§ Passage provided
The search for Bill’s pilot launch proved to be elusive, even evasive. MHA member Ron Forsyth gave us a lead when he asked if we could find the 28ft pilot launch Pelican built by his grandfather ‘Chippy’ Forsyth and last seen at Emu Point (Albany) about 2000. By the time we did find her in 2020, her provenance, even her name, had been lost in the mists of time. We were not even sure if she was the Pelican. All we knew was she was a pilot launch that we thought/hoped to be the Pelican. Even if she was a Pelican we still had to determine which of four Pelicans she might be. We were ‘reliably informed’ she was built either in 1897, 1906, 1913, 1927 or 1952, and she was built by Mews, or A.E. Brown or Chippy Forsyth in Fremantle, or overseas or over east. A talk I gave at the Six Degrees Restaurant during Albany’s ‘Maritime Festival Month 2025’ outlined some of the events leading up to her latest search and subsequent rescue starting from the inception of Albany’s Pilot Service in 1827.
The Inauguration of the Albany Pilot Service 24 January 1827: On the departure of the Colonial Brig Amity from King George Sound on the 24th January 1827, Major Edmund Lockyer, commander of the new Settlement at the Sound, appointed . . .
“two experienced seamen as boat keepers and who would be able to act as pilots to bring vessels into harbour from the Sound . . . John Hobson and George Thomas destitute seamen from the Gov. Brisbane – appointed as pilots and departed by Amity as far as Middle Island to collect their possessions after which they were to return to the Settlement and ‘put on rations’.
Pilot Whaleboats
Albany’s first pilot boat was described as an ‘oared boat’ from the colonial sealer Governor Hunter that arrived in King George Sound with eight destitute men on 4 January 1827. The eight men had been abandoned on the south coast by the sealing vessels Governor Hunter and Governor Brisbane. John Hobson and George Thomas, from the Governor Brisbane, were appointed as Albany’s first pilots and the confiscated ‘oared boat’ from the Governor Hunter was retained as Albany’s first pilot boat.

§ Extracted data
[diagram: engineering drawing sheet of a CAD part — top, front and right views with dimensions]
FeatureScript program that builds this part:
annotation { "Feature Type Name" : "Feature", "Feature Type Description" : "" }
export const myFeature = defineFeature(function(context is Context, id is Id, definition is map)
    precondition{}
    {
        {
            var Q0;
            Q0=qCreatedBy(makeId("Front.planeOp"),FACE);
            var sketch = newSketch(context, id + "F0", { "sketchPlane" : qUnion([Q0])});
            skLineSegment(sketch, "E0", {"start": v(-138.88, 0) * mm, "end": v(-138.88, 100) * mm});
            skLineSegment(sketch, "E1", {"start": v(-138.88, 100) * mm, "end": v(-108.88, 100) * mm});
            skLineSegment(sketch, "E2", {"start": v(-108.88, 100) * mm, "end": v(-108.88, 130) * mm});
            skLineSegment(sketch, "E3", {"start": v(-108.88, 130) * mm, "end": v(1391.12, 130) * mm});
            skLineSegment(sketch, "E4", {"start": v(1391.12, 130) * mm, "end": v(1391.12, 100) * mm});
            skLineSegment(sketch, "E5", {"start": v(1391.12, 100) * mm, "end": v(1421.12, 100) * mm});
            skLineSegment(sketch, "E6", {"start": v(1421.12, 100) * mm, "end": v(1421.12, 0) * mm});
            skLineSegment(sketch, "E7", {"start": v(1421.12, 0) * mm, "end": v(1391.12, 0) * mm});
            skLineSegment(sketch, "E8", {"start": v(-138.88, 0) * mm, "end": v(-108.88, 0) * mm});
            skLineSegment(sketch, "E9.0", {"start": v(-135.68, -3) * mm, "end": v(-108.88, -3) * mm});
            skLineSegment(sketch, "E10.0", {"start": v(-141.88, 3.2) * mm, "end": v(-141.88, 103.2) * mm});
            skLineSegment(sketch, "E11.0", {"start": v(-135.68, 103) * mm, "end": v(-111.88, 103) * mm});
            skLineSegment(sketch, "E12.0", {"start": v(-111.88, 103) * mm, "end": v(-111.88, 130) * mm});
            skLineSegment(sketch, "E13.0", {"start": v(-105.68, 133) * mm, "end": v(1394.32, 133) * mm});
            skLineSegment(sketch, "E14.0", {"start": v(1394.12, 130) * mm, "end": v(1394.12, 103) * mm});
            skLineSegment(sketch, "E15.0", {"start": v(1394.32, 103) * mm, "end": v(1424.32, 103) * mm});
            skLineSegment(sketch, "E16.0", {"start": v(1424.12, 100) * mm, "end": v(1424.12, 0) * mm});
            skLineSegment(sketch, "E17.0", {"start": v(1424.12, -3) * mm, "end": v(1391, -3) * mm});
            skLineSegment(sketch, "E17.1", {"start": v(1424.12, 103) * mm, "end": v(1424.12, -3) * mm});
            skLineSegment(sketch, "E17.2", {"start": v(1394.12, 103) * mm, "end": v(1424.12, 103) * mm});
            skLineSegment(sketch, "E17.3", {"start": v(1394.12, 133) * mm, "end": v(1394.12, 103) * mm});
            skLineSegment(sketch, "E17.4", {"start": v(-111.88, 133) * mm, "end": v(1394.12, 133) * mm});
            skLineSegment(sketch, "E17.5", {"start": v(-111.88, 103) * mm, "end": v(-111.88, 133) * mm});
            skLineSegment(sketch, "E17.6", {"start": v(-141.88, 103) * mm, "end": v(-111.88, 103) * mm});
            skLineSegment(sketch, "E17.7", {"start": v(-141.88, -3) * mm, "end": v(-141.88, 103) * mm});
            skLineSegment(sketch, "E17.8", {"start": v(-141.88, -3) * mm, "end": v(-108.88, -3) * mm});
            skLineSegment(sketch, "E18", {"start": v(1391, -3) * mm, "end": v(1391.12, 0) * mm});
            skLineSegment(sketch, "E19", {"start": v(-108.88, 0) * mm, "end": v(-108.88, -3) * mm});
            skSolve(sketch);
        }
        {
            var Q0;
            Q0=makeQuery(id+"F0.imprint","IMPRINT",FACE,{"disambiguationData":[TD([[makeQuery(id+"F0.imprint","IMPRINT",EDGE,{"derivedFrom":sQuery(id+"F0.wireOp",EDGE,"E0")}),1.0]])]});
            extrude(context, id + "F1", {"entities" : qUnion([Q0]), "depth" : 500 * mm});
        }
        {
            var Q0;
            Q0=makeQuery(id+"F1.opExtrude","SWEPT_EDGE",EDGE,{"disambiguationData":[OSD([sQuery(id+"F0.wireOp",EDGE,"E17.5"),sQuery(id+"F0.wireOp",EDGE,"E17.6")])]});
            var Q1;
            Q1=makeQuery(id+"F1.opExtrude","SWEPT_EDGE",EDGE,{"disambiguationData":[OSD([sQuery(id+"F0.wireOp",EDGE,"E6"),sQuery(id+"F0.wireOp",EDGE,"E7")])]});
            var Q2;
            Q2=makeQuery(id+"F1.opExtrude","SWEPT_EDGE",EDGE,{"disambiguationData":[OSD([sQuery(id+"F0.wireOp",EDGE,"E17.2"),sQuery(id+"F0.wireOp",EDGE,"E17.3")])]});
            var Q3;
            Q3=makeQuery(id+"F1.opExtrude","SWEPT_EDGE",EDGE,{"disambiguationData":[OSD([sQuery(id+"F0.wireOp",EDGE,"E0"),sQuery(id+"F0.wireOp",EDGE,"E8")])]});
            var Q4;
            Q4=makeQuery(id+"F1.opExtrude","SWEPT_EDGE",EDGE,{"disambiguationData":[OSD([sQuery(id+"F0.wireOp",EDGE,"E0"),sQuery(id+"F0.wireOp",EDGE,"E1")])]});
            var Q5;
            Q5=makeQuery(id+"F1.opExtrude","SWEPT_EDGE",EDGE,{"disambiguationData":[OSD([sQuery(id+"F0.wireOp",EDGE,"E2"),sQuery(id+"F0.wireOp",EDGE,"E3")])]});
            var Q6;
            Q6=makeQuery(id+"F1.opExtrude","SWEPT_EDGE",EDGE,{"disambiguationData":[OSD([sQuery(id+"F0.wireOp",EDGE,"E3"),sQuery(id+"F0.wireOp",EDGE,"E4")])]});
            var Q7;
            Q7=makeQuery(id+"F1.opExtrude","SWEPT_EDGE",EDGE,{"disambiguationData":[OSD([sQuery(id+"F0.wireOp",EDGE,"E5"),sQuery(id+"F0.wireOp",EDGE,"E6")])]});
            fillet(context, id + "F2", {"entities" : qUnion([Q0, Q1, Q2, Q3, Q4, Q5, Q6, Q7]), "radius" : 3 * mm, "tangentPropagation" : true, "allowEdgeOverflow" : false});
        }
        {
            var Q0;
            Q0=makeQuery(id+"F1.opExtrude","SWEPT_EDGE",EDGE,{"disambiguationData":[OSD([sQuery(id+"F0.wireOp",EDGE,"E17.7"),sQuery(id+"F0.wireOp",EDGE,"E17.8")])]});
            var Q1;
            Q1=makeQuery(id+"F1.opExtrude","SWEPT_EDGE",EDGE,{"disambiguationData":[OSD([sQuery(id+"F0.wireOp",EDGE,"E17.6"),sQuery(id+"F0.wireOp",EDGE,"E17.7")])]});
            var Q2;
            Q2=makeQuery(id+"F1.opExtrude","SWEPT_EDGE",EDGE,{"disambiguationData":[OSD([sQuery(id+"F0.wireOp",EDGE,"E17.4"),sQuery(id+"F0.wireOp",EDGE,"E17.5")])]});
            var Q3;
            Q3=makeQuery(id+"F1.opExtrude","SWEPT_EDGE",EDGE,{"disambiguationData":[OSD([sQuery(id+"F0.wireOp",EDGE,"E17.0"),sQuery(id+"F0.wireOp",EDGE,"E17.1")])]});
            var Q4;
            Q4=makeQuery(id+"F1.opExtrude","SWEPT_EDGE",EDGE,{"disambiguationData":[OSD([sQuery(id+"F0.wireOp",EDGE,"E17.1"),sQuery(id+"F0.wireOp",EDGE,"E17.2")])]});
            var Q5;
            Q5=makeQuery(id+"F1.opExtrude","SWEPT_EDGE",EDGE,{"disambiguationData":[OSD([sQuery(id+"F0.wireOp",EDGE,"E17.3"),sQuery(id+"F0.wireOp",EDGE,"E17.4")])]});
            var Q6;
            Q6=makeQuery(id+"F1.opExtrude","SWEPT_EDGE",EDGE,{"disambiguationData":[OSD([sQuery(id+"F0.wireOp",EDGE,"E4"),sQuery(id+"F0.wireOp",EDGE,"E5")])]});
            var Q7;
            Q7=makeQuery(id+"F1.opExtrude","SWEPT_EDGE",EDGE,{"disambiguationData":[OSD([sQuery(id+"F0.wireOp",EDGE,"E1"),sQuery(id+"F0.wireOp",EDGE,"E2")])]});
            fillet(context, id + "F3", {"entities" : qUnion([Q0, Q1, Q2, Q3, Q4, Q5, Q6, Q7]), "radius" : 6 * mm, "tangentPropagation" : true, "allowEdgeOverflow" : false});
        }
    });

§ Problems
a – In the passage about Albany's pilot service, which vessel supplied the "oared boat" kept as Albany's first pilot boat?
b – Reproduce the part of the passage about Albany's pilot service that begins at the words "The Inauguration of" and stops after "appointed . . .".

§ Answers for the exercise
a – The colonial sealer Governor Hunter.

b –
The Inauguration of the Albany Pilot Service 24 January 1827: On the departure of the Colonial Brig Amity from King George Sound on the 24th January 1827, Major Edmund Lockyer, commander of the new Settlement at the Sound, appointed . . .